A very strange and artistic short film where putting the story together, based on the images, becomes the fun of the movie.

Brief Review:

 

This is is a very trippy and out there short film. Imagine the kind of movie that David Lynch (Blue Velvet) probably took his inspiration from. There are images that feel like dream sequences (perhaps because they came from the dreams of the filmmakers,) and it is the job of the audience to make sense of it all. Luckily,  this can be done. The pieces do add up, but it’s a bit of a challenge to get them all to fit together.

REVIEW:

Luis Bunuel and Salvador Dali found each other in Paris in the 1920s and decided to make a movie together. For Bunuel, it was his first movie, in what would become a promising career (The Exterminating Angel, Belle De Jour.) for Dali, it was the first time the famous artist (the paintings of the melting clocks), would get to put his images on screen. Both men were Spaniards who had come to Paris because it was a place where their artistic abilities might be recognized. Both men were foreigners in a strange land, and both were surrealists.

 

Un Chien Andalou came about when Bunuel told Dali about a dream he had where a cloud sliced right through the moon like a razor slicing through an eyeball. Dali loved it, and then told Bunuel about a bizarre dream that he also had. In Dali’s dream, a man’s hand had a hole in it, and ants were rapidly crawling out of the hole. To say these guys were strange is an understatement. Most of us can barely remember our dreams, and if we do, we remember the parts that made sense, not the crazy, unexplainable images.

 

But these guys were different. They were the kinds of guys who wrote down their dreams and wanted to see them again, on film. And so together they wrote UN Chien Andalou, with Bunuel directing. The two of them say that the movie was not intended to make sense or to follow a plot. They say that the only requirement for their ideas was that none of them were logistical in any way. I don’t buy it. I think there is a plot here, at least in the first half, and then after that, maybe they get a little carried away, before coming back to a plot for the ending.

 

The movie is about 15 minutes long in all. It’s a short, and probably the most famous short in the history of film. It opens with the man slicing a woman’s eye with a razor blade, which is the most iconic image of the movie. We meet the man right away, as the movie opens and he is sharpening his razor blade. Then he’s standing behind a woman, slicing her eye, as we also see a cloud slicing through the moon. The curious thing is that the woman just sits perfectly still and allows it.

 

Next we get a title card that tells us it is about 8 years later. We see another woman (or is it the same woman?) standing by her apartment window, watching a man dressed in a nun’s outfit, riding a bicycle down the street. The man falls on the bike and the woman brings him up to her apartment, where she takes care of him.
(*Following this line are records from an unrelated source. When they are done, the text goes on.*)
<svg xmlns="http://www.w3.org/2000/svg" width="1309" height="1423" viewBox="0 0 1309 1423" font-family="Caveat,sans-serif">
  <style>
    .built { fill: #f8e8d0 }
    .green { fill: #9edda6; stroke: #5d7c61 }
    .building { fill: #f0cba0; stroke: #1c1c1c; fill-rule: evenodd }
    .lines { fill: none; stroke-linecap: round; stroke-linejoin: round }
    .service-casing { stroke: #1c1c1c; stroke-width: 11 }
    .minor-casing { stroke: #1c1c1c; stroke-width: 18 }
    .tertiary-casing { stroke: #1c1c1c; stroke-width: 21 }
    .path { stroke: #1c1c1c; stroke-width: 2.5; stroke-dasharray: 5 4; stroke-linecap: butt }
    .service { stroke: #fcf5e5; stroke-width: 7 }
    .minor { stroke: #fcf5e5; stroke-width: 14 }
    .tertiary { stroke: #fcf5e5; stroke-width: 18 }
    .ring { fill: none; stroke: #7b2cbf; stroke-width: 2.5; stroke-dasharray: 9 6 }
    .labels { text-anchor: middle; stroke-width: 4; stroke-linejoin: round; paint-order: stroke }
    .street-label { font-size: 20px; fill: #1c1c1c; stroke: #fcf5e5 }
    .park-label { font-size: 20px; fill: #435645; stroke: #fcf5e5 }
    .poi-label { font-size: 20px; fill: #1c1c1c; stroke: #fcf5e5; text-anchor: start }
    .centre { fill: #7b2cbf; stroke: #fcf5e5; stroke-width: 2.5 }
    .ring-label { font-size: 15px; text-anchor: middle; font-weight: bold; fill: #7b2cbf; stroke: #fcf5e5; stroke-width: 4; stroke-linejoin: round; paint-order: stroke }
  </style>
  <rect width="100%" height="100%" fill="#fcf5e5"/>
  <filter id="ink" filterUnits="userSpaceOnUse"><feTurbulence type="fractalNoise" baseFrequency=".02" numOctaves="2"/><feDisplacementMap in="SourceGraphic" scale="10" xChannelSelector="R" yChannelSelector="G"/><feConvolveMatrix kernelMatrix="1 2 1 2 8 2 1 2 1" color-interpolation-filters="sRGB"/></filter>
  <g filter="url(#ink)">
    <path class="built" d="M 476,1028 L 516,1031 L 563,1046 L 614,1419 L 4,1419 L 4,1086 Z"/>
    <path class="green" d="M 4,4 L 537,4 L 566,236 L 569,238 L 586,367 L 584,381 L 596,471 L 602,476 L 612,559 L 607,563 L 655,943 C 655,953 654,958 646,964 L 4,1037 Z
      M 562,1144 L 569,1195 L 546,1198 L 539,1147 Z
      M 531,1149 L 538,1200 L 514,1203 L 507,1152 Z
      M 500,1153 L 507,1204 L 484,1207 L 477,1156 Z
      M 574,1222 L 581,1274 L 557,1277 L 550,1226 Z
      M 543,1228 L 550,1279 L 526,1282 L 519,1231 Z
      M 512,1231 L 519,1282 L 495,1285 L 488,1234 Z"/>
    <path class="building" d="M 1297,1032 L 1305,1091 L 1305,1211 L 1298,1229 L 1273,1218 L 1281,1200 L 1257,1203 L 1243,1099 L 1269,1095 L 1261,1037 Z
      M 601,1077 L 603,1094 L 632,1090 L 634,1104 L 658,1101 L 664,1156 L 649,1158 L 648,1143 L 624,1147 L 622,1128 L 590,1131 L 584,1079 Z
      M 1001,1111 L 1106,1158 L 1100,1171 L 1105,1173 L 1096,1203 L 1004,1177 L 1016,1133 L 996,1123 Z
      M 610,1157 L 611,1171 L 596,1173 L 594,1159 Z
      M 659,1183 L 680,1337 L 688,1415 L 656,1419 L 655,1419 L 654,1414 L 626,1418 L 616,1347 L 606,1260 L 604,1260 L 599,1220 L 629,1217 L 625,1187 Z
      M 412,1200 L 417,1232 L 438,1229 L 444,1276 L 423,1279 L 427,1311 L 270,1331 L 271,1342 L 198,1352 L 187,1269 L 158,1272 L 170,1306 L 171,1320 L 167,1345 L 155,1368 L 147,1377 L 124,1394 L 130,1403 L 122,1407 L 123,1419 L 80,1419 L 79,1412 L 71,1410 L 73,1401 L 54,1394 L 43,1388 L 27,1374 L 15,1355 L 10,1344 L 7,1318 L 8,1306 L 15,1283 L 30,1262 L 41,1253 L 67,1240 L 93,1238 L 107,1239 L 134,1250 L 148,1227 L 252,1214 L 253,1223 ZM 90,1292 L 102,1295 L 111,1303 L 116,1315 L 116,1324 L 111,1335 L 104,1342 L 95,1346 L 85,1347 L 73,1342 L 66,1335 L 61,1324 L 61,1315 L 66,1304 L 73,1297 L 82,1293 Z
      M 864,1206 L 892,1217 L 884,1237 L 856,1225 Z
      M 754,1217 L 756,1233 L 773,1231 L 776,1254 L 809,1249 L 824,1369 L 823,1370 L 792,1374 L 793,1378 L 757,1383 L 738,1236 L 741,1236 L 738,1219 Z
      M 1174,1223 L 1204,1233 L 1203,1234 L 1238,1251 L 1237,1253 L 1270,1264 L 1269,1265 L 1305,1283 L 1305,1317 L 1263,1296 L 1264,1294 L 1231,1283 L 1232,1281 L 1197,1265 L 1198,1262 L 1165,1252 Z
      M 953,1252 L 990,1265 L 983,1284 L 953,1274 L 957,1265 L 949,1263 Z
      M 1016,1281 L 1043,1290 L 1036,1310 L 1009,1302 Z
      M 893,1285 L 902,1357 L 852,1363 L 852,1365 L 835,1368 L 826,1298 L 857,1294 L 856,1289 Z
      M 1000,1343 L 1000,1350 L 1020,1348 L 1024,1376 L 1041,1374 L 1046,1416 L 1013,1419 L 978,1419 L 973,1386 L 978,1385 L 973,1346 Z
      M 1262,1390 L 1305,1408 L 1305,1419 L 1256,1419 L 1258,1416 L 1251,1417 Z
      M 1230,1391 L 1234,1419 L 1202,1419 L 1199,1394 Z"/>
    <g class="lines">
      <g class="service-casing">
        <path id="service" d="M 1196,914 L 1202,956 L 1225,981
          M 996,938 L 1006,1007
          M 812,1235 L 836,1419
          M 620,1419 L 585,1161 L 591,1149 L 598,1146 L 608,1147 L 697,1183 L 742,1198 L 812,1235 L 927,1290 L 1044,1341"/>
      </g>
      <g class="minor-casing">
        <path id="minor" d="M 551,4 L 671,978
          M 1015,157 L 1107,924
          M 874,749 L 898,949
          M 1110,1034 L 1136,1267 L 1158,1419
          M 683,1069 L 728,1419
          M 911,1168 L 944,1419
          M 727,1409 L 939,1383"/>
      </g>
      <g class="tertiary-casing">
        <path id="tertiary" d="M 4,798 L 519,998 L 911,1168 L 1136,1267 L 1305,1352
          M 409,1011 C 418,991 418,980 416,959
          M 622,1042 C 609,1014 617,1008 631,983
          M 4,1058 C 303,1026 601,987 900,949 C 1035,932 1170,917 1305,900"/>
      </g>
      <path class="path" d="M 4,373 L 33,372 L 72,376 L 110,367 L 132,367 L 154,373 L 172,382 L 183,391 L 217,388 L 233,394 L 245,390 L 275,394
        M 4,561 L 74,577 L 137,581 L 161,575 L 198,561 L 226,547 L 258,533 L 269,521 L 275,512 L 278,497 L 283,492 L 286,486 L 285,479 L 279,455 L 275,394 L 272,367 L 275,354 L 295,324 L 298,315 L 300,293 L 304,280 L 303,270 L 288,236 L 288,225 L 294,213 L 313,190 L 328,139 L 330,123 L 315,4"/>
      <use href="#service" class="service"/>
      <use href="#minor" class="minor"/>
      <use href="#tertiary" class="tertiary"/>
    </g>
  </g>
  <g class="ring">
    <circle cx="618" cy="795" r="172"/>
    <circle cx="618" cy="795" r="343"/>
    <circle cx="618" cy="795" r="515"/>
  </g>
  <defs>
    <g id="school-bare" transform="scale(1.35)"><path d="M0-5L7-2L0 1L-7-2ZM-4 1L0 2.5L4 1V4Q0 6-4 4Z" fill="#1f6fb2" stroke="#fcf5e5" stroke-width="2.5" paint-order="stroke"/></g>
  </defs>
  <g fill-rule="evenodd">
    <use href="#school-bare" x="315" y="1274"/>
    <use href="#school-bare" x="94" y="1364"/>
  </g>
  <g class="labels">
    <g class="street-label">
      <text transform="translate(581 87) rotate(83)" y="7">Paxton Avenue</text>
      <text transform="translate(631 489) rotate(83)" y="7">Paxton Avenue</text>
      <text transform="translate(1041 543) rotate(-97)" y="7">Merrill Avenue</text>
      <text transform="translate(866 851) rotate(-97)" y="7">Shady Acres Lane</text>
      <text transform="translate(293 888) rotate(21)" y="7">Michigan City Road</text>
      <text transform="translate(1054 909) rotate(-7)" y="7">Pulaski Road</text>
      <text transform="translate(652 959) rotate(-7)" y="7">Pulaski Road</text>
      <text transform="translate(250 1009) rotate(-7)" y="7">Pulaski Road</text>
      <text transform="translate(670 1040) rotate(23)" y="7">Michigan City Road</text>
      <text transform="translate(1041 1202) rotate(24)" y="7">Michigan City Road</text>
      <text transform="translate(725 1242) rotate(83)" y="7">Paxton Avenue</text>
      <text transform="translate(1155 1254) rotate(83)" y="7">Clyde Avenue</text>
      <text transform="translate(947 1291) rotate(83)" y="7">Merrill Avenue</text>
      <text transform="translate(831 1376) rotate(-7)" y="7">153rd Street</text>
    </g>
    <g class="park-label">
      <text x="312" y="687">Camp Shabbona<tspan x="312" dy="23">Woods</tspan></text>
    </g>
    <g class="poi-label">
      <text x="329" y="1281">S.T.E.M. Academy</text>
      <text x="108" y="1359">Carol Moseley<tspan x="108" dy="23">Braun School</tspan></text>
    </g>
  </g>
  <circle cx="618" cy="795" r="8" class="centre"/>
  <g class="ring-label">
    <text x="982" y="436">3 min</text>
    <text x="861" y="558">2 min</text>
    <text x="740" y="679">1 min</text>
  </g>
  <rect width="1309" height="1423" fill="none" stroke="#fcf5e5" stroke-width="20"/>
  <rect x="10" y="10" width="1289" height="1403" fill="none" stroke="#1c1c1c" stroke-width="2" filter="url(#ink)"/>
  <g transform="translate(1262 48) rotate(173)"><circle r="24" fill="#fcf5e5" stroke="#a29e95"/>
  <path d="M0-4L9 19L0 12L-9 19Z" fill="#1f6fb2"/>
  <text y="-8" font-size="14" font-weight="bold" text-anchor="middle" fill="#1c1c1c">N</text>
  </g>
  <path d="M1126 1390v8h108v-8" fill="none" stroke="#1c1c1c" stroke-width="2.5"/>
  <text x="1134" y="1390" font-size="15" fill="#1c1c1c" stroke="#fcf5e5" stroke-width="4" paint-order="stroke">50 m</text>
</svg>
I believe that this is the same woman from the opening of the movie, with a recovered eye. In just moments the man will turn into a bit of a psycho, and I think the idea is that this woman is attracted to weird and demented men, which is why she let the first guy slice through her eye.

 

Another idea is that maybe it’s not the woman who is the same, but the guy. He was a psycho at the start of the movie, slicing through a woman’s eye, and he will now turn out to be a psycho again. All of this comes when he and the woman are staring out the window at a crowd that is gathered around a severed hand (reminiscent of the severed ear found in a field in David Lynch’s movie Blue Velvet.) the hand is put into a box and given to a woman who stands nearby, probably the widow of the man it belonged to.

 

The widow now stands in the middle of a crowded intersection with the box and is promptly run over and killed. The man and woman of the apartment watch all of this from their window, and suddenly the man goes off. He is turned on by the violence and the death, and he suddenly makes sexual advances at the woman, chasing her around and the room and trying to molest her. When she refuses his advances and even raises a weapon at him, he goes over to a corner and starts pulling a piano around the room with a dead donkey on it. Underneath the pianos are tied up priests. I think the idea here is that since this woman has found out his dirty little secret, that he is a nutcase, he might as well show her just how crazy he really is.

 

Unfortunately, this is where the possible rationality of the movie ends and the really crazy begins. The movie now flashes back in time to sixteen years ago and another character shows up at the apartment and fires a gun at the man. Then we flash to the woods where a dead body appears and people crowd around it. All of this happens suddenly and with little to no explanation at all.

 

By the end of the movie, we are back with the woman of the apartment. There have been plenty of images that didn’t make sense, like the man making her armpit hair disappear and then suddenly growing a mustache and beard on his face. But now the ending comes before us as the woman runs away from this man and finds a different guy on the beach. This second man is much more normal and everything seems fine until we get a title card that brings us to the spring. There is one final image that shows us that things were not really fine at all. It is an intense image to end on, leaving us with all kinds of theories to ponder. Did the new guy turn out to be crazy too, or did the old guy just catch up with them?

 

Un Chien Andalou wanted to offend people, and to the amazement of the writers, it didn’t. Instead, it was embraced. The writers claimed that they had stones in their pockets at the first screening so that they could throw them at the audience if the audience got so worked up after the movie that they attacked the filmmakers. I think these filmmakers are storytellers and illusionists and that little of what they say is actually true. Especially when they say that the movie has no meaning and no story and was never meant to make any sense. I think that most of it actually does make sense, and that the story is pretty interesting. Of course, it’s not really all that complicated or creative. A woman takes in a crazy guy and he turns out to be crazy. The woman is attracted to bad guys, and so she is with a guy who slices her eye in the beginning, a guy who tries to molest her in the middle, and a guy who ends up being deadly by the end. The plot may be simple in the long run, but the way it all unfolds is pretty cool.